*What is being asked*: Print out every line of the material exactly. Include no pictures.

*Data section*:

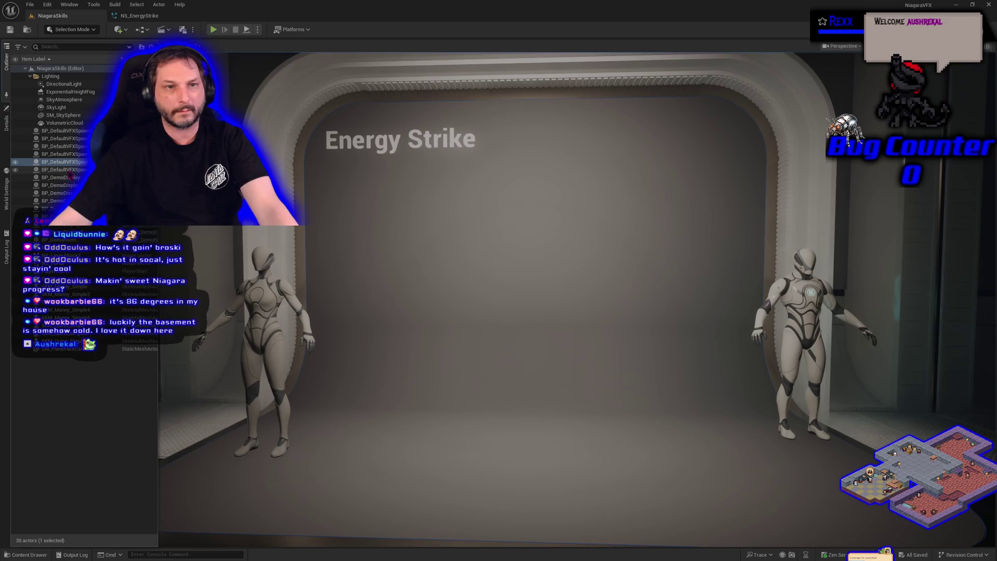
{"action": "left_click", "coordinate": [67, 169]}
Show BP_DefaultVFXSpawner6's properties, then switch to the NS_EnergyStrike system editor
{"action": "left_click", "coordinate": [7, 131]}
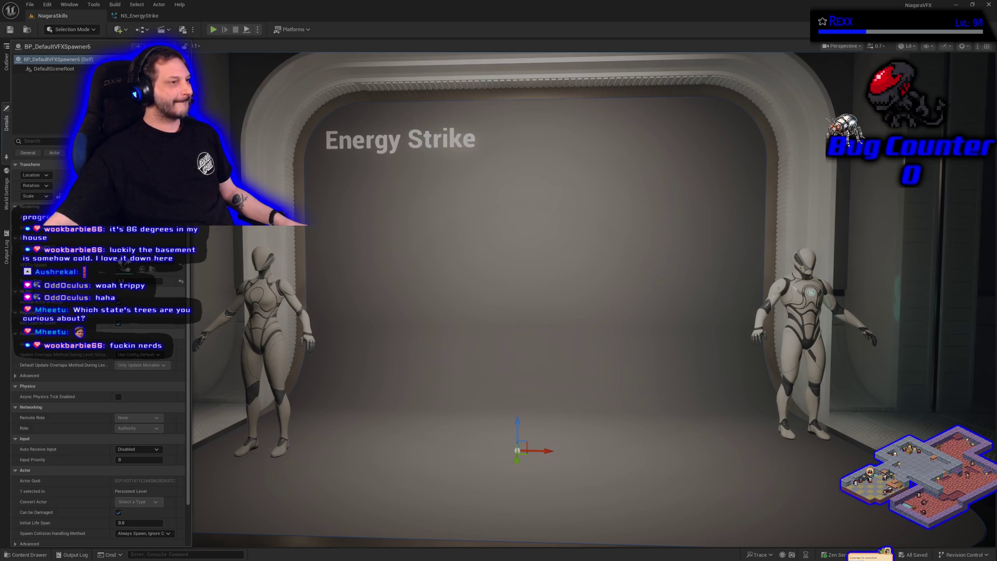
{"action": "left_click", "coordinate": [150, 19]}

*Answer to this problem*:
{"action": "left_click", "coordinate": [67, 169]}
Show BP_DefaultVFXSpawner6's properties, then switch to the NS_EnergyStrike system editor
{"action": "left_click", "coordinate": [7, 131]}
{"action": "left_click", "coordinate": [150, 19]}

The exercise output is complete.